**Required work**
How do the lines below between the ones holding "steel retainer. |" and "expansion units. |", inclusive, read? Give them again exactly, with no other lines.

**Page-level text extractions**
Start of Block
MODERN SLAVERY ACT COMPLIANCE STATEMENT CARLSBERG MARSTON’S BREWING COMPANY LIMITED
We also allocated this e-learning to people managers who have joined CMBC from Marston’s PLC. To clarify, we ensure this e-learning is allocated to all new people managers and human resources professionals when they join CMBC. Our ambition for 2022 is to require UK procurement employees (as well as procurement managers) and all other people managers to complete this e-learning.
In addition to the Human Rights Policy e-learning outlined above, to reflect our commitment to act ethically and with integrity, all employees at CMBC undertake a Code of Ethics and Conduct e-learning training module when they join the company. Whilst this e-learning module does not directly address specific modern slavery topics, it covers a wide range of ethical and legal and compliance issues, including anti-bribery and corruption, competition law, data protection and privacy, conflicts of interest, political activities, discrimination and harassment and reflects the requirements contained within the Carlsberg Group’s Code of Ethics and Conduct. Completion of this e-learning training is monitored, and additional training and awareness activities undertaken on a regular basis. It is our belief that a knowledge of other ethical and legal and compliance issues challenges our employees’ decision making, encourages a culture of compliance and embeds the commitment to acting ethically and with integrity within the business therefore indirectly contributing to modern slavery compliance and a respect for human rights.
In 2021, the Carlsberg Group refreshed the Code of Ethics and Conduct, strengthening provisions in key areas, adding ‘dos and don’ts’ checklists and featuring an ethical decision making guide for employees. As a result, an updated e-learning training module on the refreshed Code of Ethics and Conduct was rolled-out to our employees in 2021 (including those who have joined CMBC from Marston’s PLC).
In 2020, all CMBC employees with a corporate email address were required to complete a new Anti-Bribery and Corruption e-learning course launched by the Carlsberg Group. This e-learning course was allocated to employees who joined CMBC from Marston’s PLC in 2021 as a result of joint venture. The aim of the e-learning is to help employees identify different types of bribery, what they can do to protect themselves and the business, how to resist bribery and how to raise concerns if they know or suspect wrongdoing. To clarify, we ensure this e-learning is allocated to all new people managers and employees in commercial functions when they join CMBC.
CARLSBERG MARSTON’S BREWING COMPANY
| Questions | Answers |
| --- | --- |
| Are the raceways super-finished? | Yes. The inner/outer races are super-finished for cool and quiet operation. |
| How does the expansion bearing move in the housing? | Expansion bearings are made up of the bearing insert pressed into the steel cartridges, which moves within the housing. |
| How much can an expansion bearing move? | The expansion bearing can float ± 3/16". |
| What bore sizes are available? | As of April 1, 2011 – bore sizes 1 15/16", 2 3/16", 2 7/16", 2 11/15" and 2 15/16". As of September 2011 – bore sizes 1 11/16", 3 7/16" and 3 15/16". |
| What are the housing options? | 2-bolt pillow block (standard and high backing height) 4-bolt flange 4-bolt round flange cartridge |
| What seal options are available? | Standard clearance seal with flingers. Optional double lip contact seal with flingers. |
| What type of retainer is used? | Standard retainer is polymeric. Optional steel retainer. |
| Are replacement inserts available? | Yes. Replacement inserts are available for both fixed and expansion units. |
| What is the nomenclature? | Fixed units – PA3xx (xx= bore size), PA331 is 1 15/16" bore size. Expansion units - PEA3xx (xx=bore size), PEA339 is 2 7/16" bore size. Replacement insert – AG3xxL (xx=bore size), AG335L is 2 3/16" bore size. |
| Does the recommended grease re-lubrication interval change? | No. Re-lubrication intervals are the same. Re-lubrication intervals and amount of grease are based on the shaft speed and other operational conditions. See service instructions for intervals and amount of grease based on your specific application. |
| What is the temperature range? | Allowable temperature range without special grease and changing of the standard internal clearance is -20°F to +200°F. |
End of Block
**Response box**
| What type of retainer is used? | Standard retainer is polymeric. Optional steel retainer. |
| Are replacement inserts available? | Yes. Replacement inserts are available for both fixed and expansion units. |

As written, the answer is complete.